Deniz Baykal... Darbeden sonra... Cübbesini giydi... Ailesini avukatlıkla... Hukuk müşavirliği ile geçindirdi. Ali Naili Erdem... 95 yaşında... Allah, sağlıklı ömür versin... Yılların bakanı... 1980 darbesi olunca... Çaresizlik... Evinin halılarını sattı.
Mustafa Gazalcı... CHP... Denizli... Ve darbe... Otomobilin bagajında Denizli havlusu sattı.
Süleyman Genç... İsmail Hakkı Köylüoğlu... Neccar Türkcan... Evinin kirasını ödeyemeyen eski bakan Hasan Fehmi Güneş... Rahmet istediler.
***
BUNLAR DA MİLLETVEKİLİ
Akıbeti meçhul 132 milyon lira... Havada uçuşan iddialar... İşportaya düşen para ilişkileri... Ses yükseltmeler... İstifalar... İhraçlar.

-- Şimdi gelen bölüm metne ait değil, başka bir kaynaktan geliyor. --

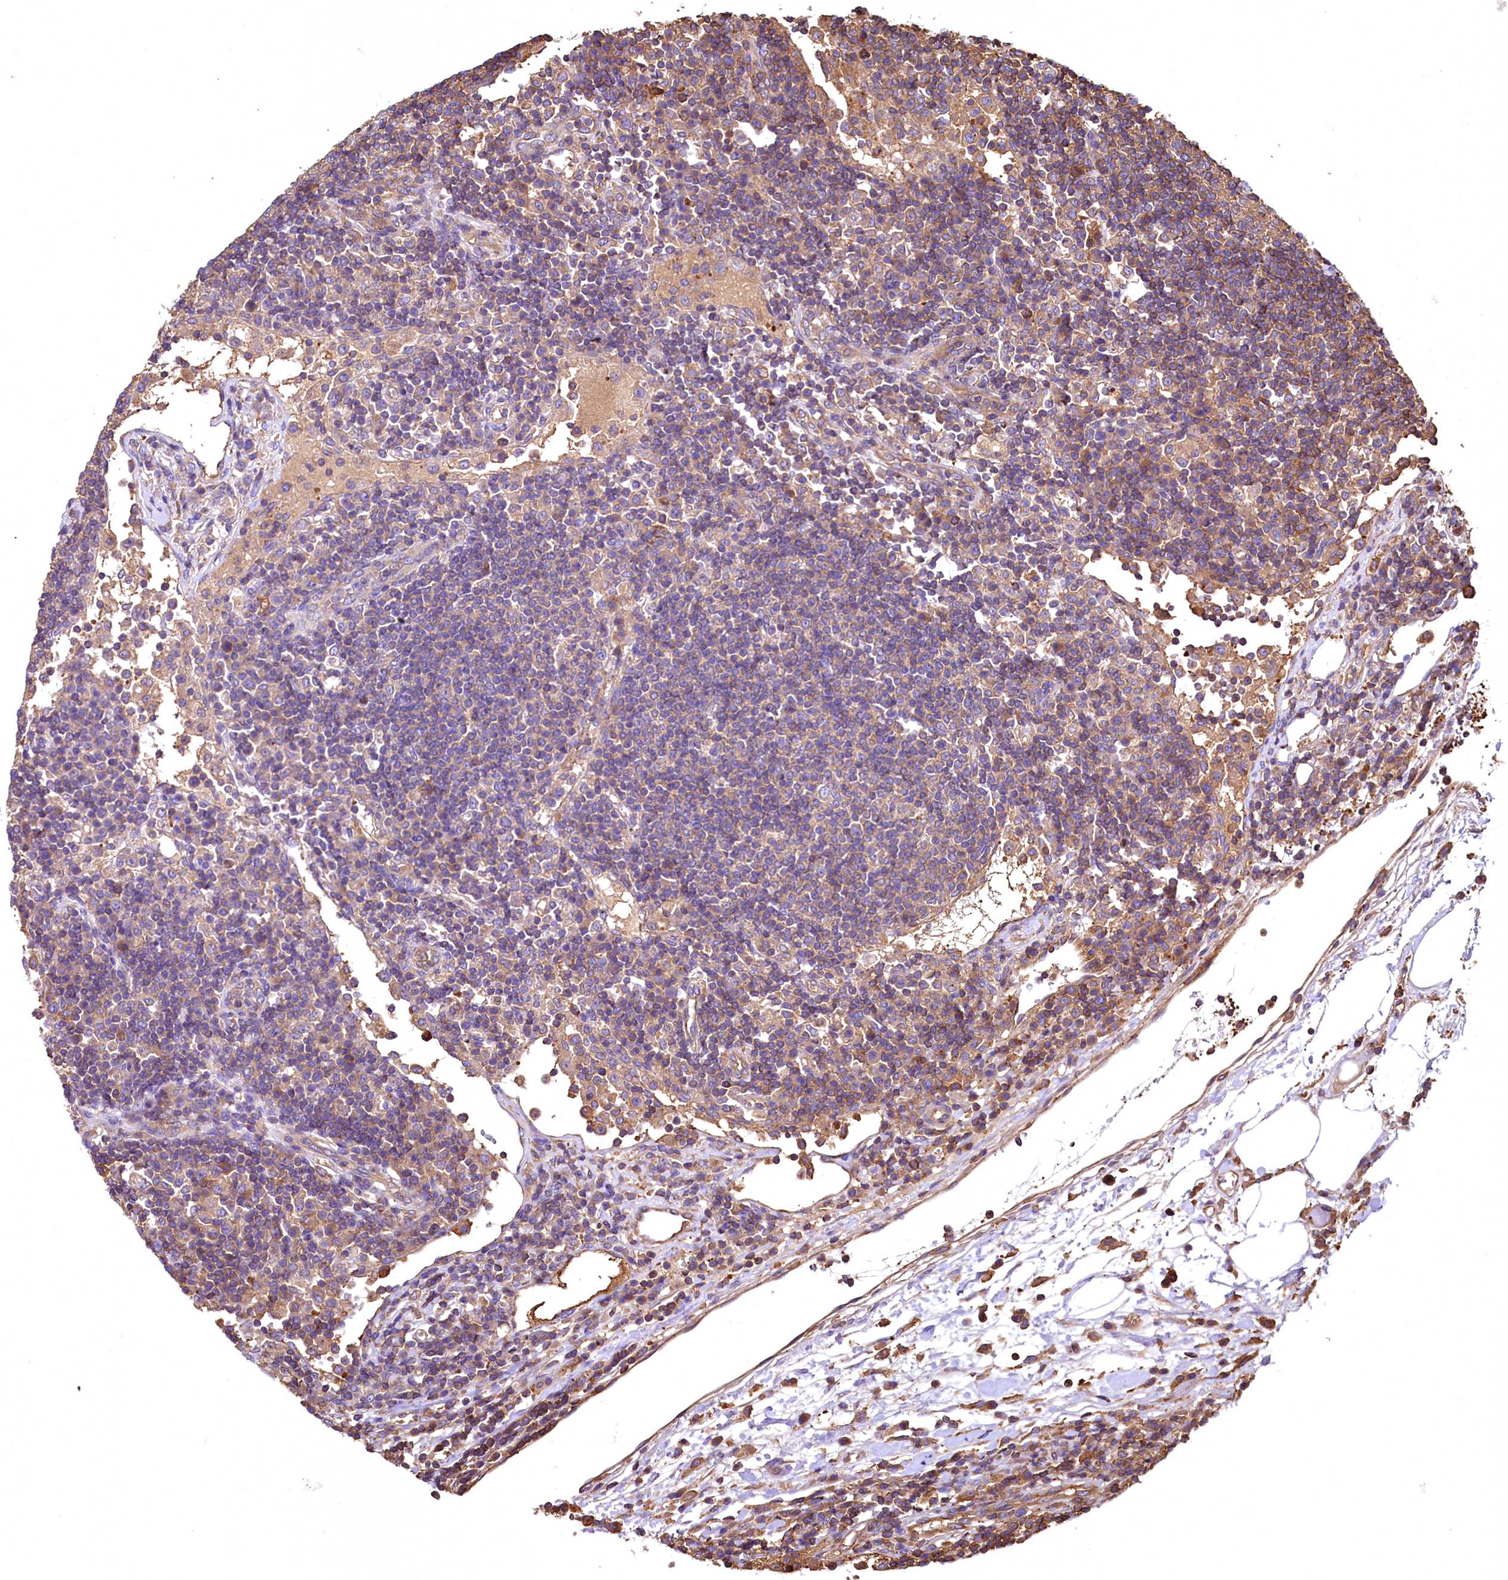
{"staining": {"intensity": "negative", "quantity": "none", "location": "none"}, "tissue": "lymph node", "cell_type": "Germinal center cells", "image_type": "normal", "snomed": [{"axis": "morphology", "description": "Normal tissue, NOS"}, {"axis": "topography", "description": "Lymph node"}], "caption": "Protein analysis of benign lymph node demonstrates no significant staining in germinal center cells.", "gene": "RARS2", "patient": {"sex": "female", "age": 53}}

BMW'ler... Mercedes'ler... Audi'ler.
Belden aşağı ilişkiler... İddialar... Suçlamalar.
İnsan yazarken bile utanıyor.
***
'ŞÜYUU VUKUUNDAN KÖTÜ'
Anadolu'da yaygın bir söz... Atasözü... Anlamı, özetle şu:
Bir konunun dedikodusu... Dilden dile dolaşması... Gazetelerde, televizyonlarda, sosyal medyada günlerce konuşulması... "Kötü... Çok kötü."
Kaybolan milyonlar... Poşetlerde taşınan paralar... Gerçek olmasa bile... Gündemi o kadar meşgul etti... Ve etmeye de devam ediyor ki...
İnsanın aklına ister istemez o meşhur söz geliyor:
"Şüyuu vukuundan kötü."
***
ÇOBAN UYURSA...
Çoban uyumaz... Uyursa, sürüyü kurt kapar.
Çoban çobanlığını yapmazsa... İşine sahip çıkmazsa... Gözünü dört açmazsa... Kulağını tıkarsa...
Bakarsınız... Bir gün... Bir Seçil çıkar... Milyon dolarların ardından...
"Balta nerede? Suya düştü... Su nerede? İnek içti... İnek nerede? Dağa kaçtı... Dağ nerede? Yandı, bitti, kül oldu" tekerlemesi söylenir.
Ya da... Partide işler kötü gitmeye başlayınca... Birileri... Eski defterleri karıştırır... Paralı pullu ilişkiler ortaya dökülüverir.
Çobanlık deyip geçmeyelim... Çobanlık ciddi iştir... Liderliktir.